*Work to be completed*
Set down the records again, keeping each line exactly as it is.

[Collected data]

┌──

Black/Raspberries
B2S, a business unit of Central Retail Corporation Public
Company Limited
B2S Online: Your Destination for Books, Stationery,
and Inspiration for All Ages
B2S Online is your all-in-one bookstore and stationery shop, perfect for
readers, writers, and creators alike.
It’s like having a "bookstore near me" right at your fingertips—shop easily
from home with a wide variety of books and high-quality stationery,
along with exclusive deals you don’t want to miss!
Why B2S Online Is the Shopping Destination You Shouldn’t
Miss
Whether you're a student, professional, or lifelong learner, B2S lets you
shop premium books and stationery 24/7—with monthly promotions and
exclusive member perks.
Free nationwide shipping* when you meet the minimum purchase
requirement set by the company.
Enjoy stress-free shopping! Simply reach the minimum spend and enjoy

└──

*Written answer*
Black/Raspberries
B2S, a business unit of Central Retail Corporation Public
Company Limited
B2S Online: Your Destination for Books, Stationery,
and Inspiration for All Ages
B2S Online is your all-in-one bookstore and stationery shop, perfect for
readers, writers, and creators alike.
It’s like having a "bookstore near me" right at your fingertips—shop easily
from home with a wide variety of books and high-quality stationery,
along with exclusive deals you don’t want to miss!
Why B2S Online Is the Shopping Destination You Shouldn’t
Miss
Whether you're a student, professional, or lifelong learner, B2S lets you
shop premium books and stationery 24/7—with monthly promotions and
exclusive member perks.
Free nationwide shipping* when you meet the minimum purchase
requirement set by the company.
Enjoy stress-free shopping! Simply reach the minimum spend and enjoy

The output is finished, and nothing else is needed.